At the turn of the 20th century, Lady Frances Ffolkes (Franny to her friends) has turned every head in aristocratic English society. She is a single woman living alone, and perhaps most scandalous, an outspoken suffragist. Frances wades in where others fear to tread, bolstered by her sharp wit and fearless demeanor.

Death Among Rubies finds Frances traveling with her friends Gwen and Thomasina to Gwen’s family’s country estate for a respite from the city. The trip starts off on an ignominious foot when Thomasina finds herself threatened for her “close relationship” with Gwen. Upon arriving at the country manor, the situation deteriorates fully: Gwen’s father has been killed, stabbed to death in his own office.
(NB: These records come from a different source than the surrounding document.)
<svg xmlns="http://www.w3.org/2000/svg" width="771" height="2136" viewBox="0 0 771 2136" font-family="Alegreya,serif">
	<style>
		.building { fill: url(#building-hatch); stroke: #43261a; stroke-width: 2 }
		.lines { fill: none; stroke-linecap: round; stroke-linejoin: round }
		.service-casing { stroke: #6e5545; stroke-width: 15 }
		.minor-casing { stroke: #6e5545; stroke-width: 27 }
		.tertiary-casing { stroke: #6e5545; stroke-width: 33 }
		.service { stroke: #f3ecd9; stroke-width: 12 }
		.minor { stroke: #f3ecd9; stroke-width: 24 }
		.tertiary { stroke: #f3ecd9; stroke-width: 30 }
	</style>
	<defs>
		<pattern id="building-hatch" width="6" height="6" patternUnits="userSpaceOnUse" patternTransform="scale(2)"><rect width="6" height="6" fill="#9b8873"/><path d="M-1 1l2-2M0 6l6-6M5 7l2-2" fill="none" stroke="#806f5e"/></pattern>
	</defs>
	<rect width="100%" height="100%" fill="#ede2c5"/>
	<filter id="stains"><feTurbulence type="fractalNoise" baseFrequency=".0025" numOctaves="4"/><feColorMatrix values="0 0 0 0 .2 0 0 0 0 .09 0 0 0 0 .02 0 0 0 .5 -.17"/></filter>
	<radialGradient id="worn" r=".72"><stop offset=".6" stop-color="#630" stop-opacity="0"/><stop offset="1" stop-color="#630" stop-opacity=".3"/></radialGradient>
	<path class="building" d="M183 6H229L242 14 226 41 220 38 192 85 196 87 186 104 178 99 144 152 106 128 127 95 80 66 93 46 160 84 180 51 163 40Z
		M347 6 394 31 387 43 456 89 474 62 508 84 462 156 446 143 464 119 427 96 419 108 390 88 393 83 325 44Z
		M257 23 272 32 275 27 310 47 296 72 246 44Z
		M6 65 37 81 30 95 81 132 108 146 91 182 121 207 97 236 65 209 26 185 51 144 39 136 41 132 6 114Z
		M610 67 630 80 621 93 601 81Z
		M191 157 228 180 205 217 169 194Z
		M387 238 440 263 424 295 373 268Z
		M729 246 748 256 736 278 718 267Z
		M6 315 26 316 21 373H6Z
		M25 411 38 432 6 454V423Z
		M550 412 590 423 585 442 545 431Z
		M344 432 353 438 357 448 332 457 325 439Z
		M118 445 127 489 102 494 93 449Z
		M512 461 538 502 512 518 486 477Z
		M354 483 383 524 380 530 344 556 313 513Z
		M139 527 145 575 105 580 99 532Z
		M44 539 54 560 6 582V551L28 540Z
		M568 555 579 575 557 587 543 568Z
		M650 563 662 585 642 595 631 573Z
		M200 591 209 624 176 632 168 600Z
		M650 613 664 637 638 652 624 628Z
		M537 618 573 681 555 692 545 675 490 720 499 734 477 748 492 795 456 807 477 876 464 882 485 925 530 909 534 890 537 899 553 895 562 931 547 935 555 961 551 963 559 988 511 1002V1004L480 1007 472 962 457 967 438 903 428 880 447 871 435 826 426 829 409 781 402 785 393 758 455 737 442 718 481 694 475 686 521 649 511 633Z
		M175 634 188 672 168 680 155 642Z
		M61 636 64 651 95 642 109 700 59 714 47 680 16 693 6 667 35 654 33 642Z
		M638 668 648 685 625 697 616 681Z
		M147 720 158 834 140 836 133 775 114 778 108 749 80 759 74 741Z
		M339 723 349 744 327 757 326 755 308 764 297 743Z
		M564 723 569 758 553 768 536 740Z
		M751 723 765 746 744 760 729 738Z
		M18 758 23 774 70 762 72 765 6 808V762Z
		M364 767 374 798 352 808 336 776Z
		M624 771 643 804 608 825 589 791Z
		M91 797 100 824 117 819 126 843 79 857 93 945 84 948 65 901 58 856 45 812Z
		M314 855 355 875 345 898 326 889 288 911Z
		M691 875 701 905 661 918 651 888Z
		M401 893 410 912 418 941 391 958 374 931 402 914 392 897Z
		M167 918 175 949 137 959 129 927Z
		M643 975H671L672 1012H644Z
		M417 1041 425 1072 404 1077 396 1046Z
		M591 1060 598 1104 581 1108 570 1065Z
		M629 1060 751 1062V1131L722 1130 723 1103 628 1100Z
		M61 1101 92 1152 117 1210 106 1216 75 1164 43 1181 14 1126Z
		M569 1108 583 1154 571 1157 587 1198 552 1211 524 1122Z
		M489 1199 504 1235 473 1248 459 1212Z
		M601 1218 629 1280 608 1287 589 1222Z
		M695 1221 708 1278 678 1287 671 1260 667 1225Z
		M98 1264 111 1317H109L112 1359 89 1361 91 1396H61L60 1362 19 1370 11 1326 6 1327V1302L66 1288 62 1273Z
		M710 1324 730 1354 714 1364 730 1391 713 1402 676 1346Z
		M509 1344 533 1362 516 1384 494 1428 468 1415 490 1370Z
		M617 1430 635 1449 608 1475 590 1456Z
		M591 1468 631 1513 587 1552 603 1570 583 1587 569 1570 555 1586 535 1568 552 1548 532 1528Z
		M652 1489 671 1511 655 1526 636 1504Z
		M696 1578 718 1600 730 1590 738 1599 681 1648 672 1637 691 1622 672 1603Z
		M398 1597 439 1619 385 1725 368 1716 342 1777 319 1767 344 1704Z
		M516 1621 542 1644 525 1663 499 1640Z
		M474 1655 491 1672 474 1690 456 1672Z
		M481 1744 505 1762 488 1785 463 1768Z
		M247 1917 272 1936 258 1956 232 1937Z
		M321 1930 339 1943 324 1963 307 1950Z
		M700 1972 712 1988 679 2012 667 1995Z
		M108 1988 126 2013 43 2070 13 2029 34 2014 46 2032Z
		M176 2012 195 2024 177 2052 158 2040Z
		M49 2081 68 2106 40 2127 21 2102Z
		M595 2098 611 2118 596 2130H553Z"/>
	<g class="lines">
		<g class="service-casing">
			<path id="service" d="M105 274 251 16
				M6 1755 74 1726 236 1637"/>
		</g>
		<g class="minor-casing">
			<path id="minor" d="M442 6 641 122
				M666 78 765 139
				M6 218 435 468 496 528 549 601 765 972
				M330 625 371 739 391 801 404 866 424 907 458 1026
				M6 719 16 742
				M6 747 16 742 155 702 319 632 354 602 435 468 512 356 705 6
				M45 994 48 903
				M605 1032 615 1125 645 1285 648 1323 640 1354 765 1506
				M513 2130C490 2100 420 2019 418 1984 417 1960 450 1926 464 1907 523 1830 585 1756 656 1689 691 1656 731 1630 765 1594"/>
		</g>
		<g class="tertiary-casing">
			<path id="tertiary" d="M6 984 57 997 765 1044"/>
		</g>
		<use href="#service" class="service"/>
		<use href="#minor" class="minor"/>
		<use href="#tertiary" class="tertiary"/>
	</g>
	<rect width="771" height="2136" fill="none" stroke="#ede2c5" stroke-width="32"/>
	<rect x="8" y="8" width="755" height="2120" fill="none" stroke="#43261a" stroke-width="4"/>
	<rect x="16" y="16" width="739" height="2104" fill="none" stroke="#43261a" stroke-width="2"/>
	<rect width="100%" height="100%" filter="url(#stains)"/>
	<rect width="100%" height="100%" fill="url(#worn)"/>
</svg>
And what’s more, his role as unofficial ambassador for England means that his death could have international repercussions  for England itself.

It’s up to Frances, assisted by Gwen, Thomasina, and her indomitable maid, Mallow, to uncover the truth behind the murder, because other lives most certainly hang in the balance.

I really enjoyed this mystery. Lady Frances is a fun, engaging focal character, reminiscent of Lady Julia Grey or Veronica Speedwell (both excellent characters written by Deanna Raybourn). Those looking for a grand manor murder mystery will enjoy this book.

An advance ebook was provided by the publisher via Netgalley in exchange for an honest review. Death Among Rubies will be available for purchase on October 11th, 2016.